*Work instruction*. In the records below, copy out word for word the lines starting with the line that contains "right elbow: (523, 299, 15)" and continuing through the line that contains "left shoulder: (492, 292, -25)", both included.

*Information*.
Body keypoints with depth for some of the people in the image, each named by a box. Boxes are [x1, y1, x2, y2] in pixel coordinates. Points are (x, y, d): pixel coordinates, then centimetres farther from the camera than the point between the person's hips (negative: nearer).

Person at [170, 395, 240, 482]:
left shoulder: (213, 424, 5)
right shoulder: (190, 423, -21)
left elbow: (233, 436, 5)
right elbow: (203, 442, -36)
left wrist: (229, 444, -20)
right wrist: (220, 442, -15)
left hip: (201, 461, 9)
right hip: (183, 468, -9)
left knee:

==

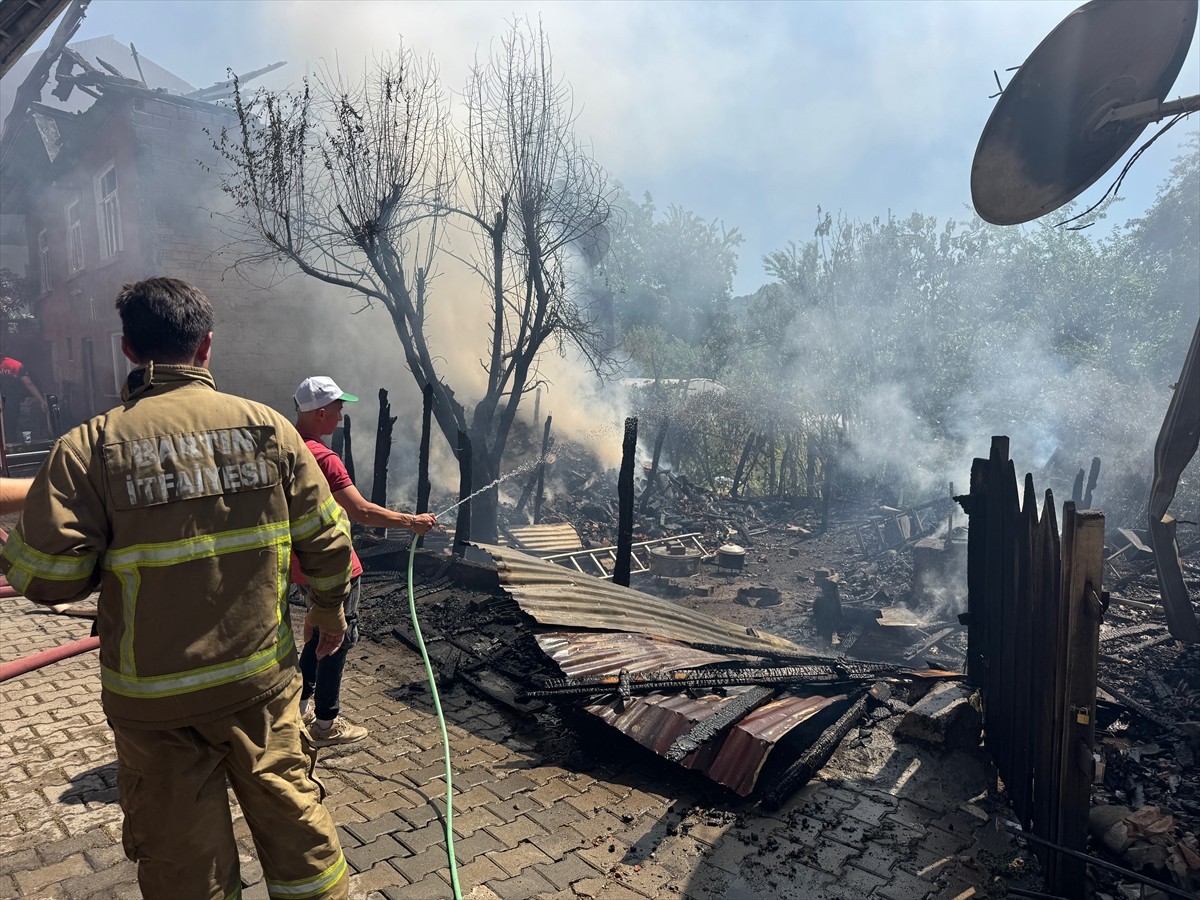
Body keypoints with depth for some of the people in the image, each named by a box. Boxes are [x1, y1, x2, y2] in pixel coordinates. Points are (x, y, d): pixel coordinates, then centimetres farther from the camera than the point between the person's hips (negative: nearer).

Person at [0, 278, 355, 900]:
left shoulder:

==

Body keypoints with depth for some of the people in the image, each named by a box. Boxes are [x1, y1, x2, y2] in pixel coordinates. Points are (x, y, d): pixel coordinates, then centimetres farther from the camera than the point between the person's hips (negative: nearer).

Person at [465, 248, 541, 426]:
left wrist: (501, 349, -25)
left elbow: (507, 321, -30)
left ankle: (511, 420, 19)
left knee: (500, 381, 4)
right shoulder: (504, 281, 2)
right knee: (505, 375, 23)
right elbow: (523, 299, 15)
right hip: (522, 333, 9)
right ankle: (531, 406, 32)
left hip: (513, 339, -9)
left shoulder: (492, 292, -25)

*Written solution*.
right elbow: (523, 299, 15)
right hip: (522, 333, 9)
right ankle: (531, 406, 32)
left hip: (513, 339, -9)
left shoulder: (492, 292, -25)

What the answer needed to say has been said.